Mas quando termina o expediente e inicia seu trabalho voluntário em outros hospitais, CAPs (Centro de Atenção Psicossocial), lar para idosos, para crianças e até canis, Sandra coloca seu figurino de Lupita.

Ela se lembra de uma paciente que sofreu um derrame e não respondia aos tratamentos. "Coloquei canções latinas e ela demonstrou resposta ao som. A música é um instrumento muito poderoso, porque leva alegria", afirma.

As crianças também demonstram entusiasmo. "Elas ficam doidinhas, abraçam e querem brincar. Até me convidam para os seus aniversários. Quando posso, marco presença e faço homenagens."

A médica conta que sempre gostou de brincar com seus pacientes no pronto-socorro do hospital Vicente de Carvalho, no Guarujá. Mas sua personagem surgiu quando ela começou a interpretá-la em festas beneficentes.

"Para um desses festejos fiz um vestido com uma coroa. Foi aí que o figurino foi surgindo", afirma Sandra, que também apoia campanhas de saúde, como a do setembro amarelo (de prevenção ao suicídio).

Depois dessas celebrações, a médica costumava passar pelos hospitais e prontos-socorros caracterizada e as enfermeiras a chamavam de Lupita.

"O meu cabeleireiro viu e falou que a Lupita era glamorosa. Aí o nome da personagem pegou", explica a médica.

Para Ronaldo Aguiar, diretor artístico da ONG Doutores da Alegria, grupo de atores profissionais que leva a linguagem dos palhaços a hospitais públicos, uma personagem como Lupita Glamurosa dá um respiro tanto à equipe médica quanto aos acompanhantes.

"Essas pessoas têm que lidar com diagnósticos, com o psicólogo do paciente e com tudo que ele está vivendo ali dentro. Não tem nada mais lindo quando um ser humano está inteiro para o outro. O paciente também entra na brincadeira porque percebe que aquilo é verdadeiro", diz.

Aguiar avalia que a atitude de Sandra Lopez rompe com aquilo que foi estabelecido para ela como médica. "Ela mostra que também pode brincar. As pessoas geralmente olham o médico e enrijecem por ele ser aquela figura muito séria, e a Lupita quebra isso."

ROTINA DINÂMICA

Originária de Cali, na Colômbia, Sandra Lopez chegou ao Brasil há dez anos para fazer residência médica. Gostou tanto que por aqui ficou.

Ela se especializou em ginecologia obstetrícia e pediatria. Naturalizou-se brasileira e prestou concursos. Há sete anos, atua em hospitais públicos do Guarujá e de Mongaguá.

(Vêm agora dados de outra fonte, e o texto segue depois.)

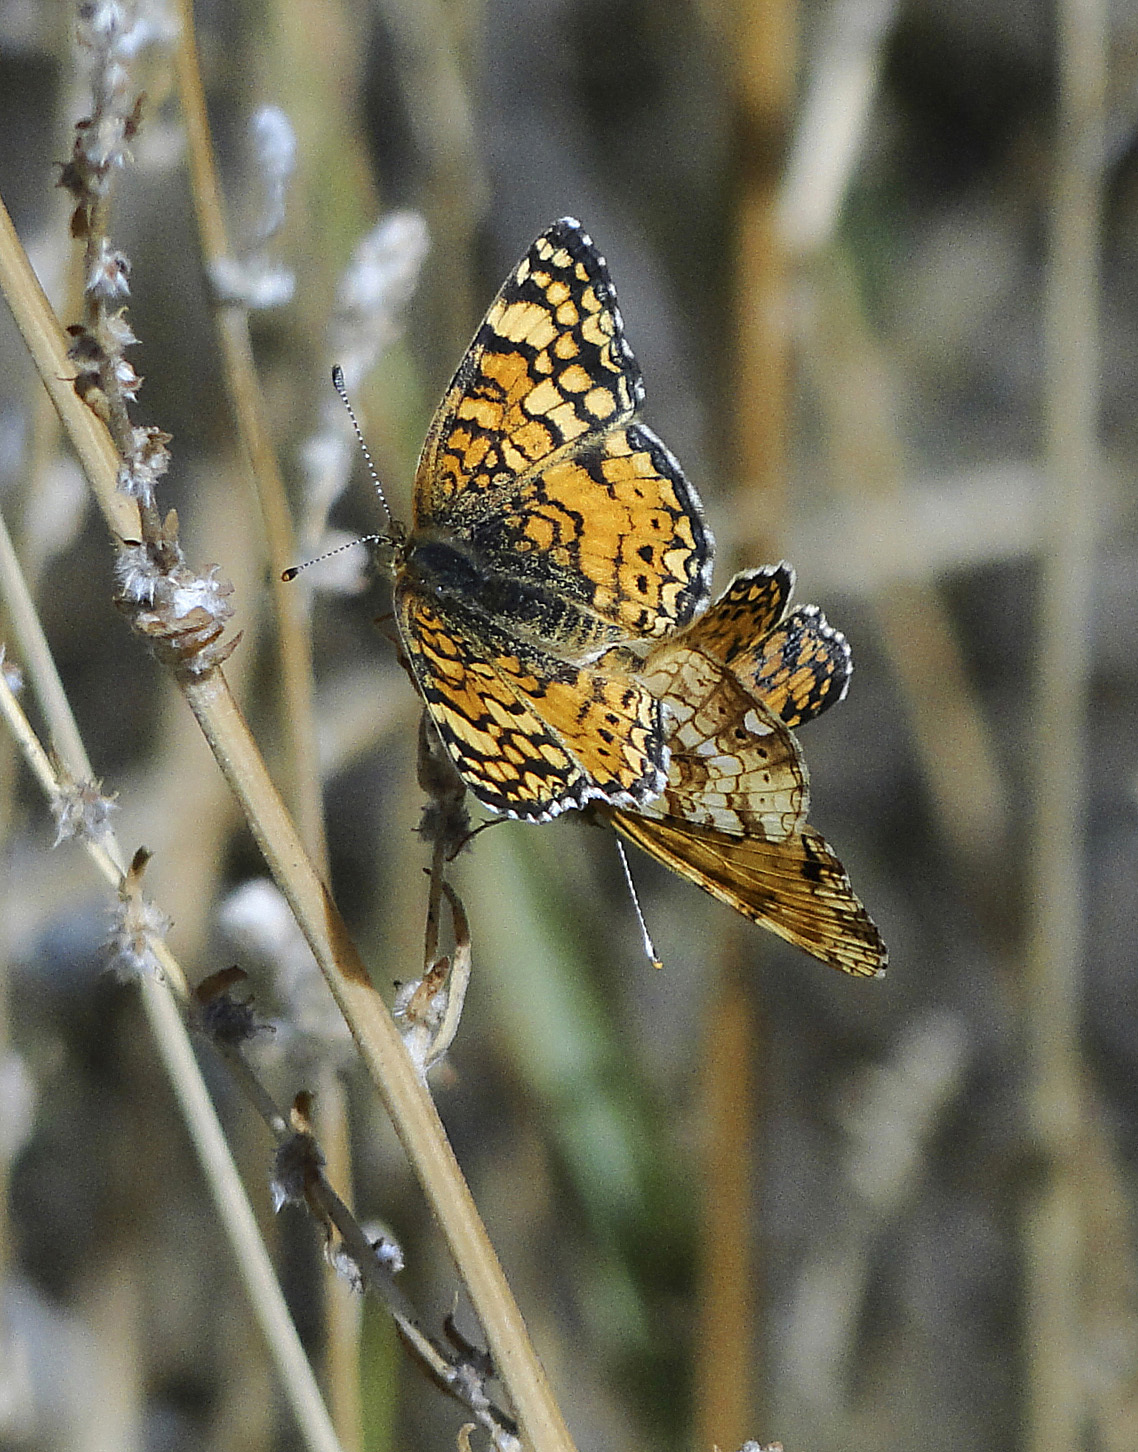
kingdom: Animalia
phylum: Arthropoda
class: Insecta
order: Lepidoptera
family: Nymphalidae
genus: Eresia
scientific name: Eresia aveyrona
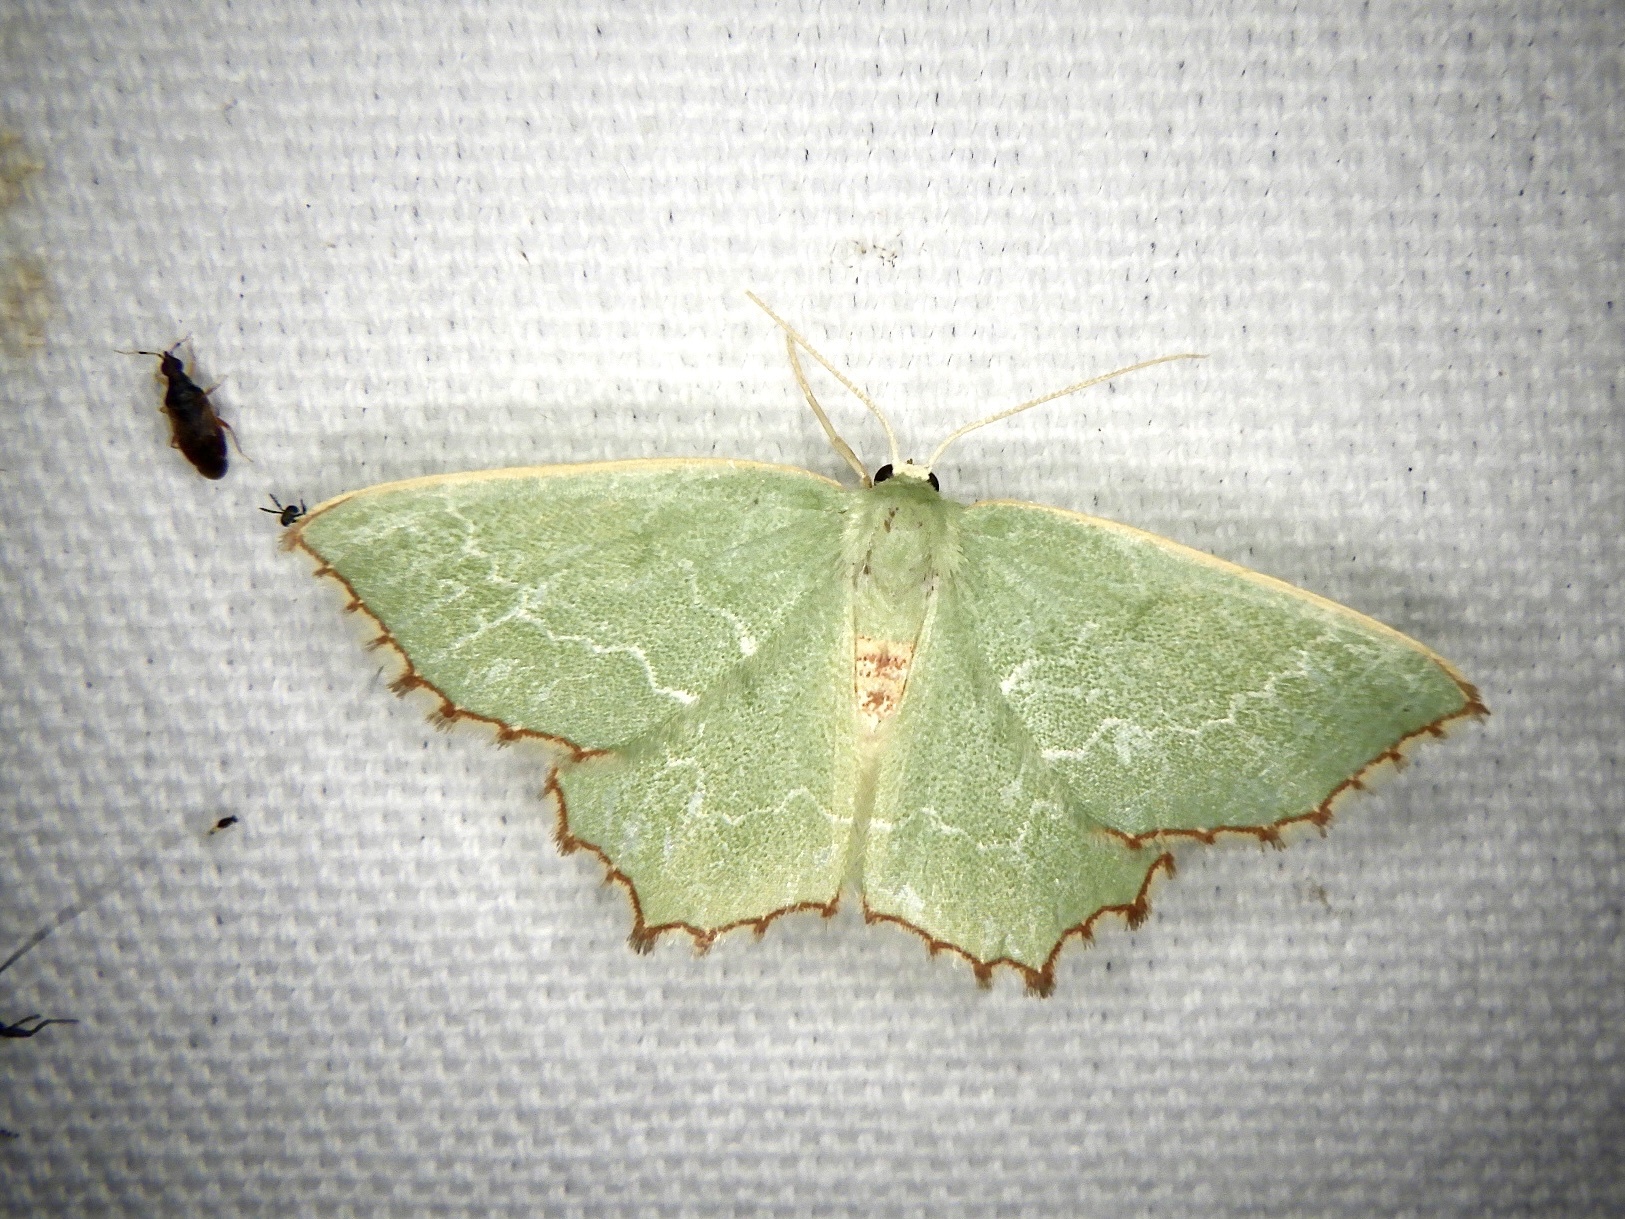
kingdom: Animalia
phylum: Arthropoda
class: Insecta
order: Lepidoptera
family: Geometridae
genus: Culpinia
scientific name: Culpinia diffusa
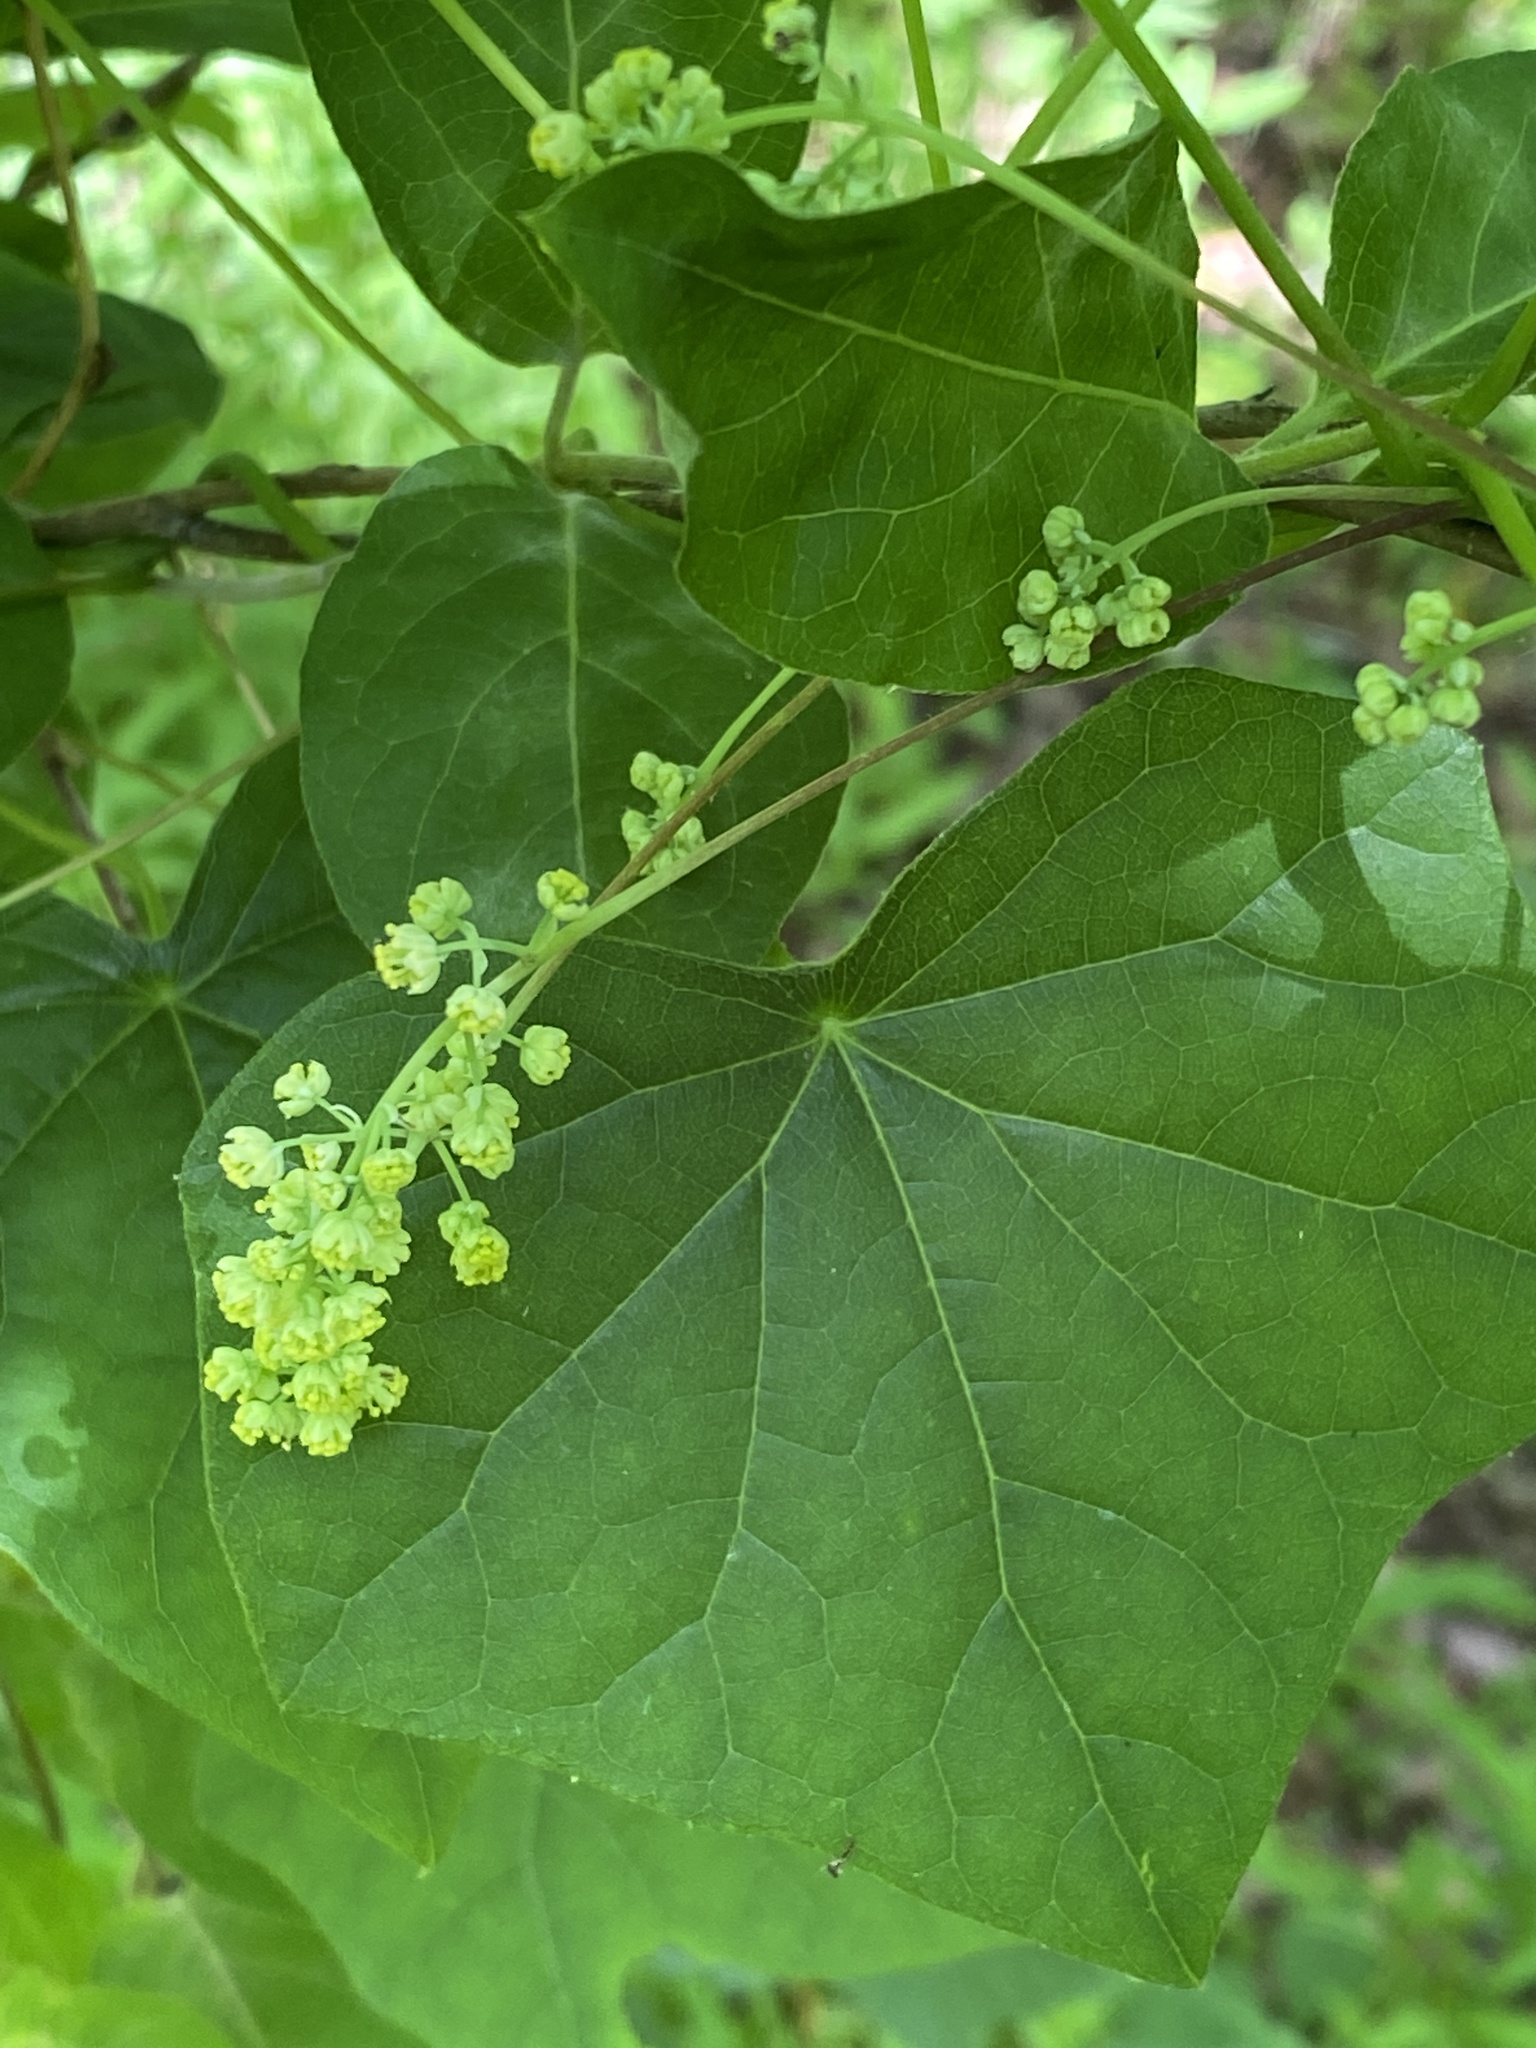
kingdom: Plantae
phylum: Tracheophyta
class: Magnoliopsida
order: Ranunculales
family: Menispermaceae
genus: Menispermum
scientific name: Menispermum canadense
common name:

Sandra afirma trabalhar 12 horas por dia, e, às vezes, descansa aos domingos. "No plantão, surge todo tipo de atendimento. Infartados, acidentados, feridos graves que precisam de sutura. Na maternidade tem de curetagem a parto. É bem dinâmico."

Para o secretário municipal de Saúde, Luís Cláudio Sartori, a iniciativa é interessante. "Trata-se de uma médica voluntária que colabora com a humanização do atendimento, proporcionando momentos lúdicos a pessoas que estão mais sensíveis por vivenciaram algum tipo de tratamento de saúde."

Numa rotina tão dura, muitas vezes, a médica afirma que Lupita Glamurosa quer passar a seguinte mensagem: "A vida é uma festa viva, viva a vida, viva o amor". Esse é o lema dela, diz Sandra.

De acordo com o Cremesp (Conselho Regional de Medicina do Estado de São Paulo), não há restrições para médicos realizarem atividades voluntárias semelhantes às de Sandra Lopez.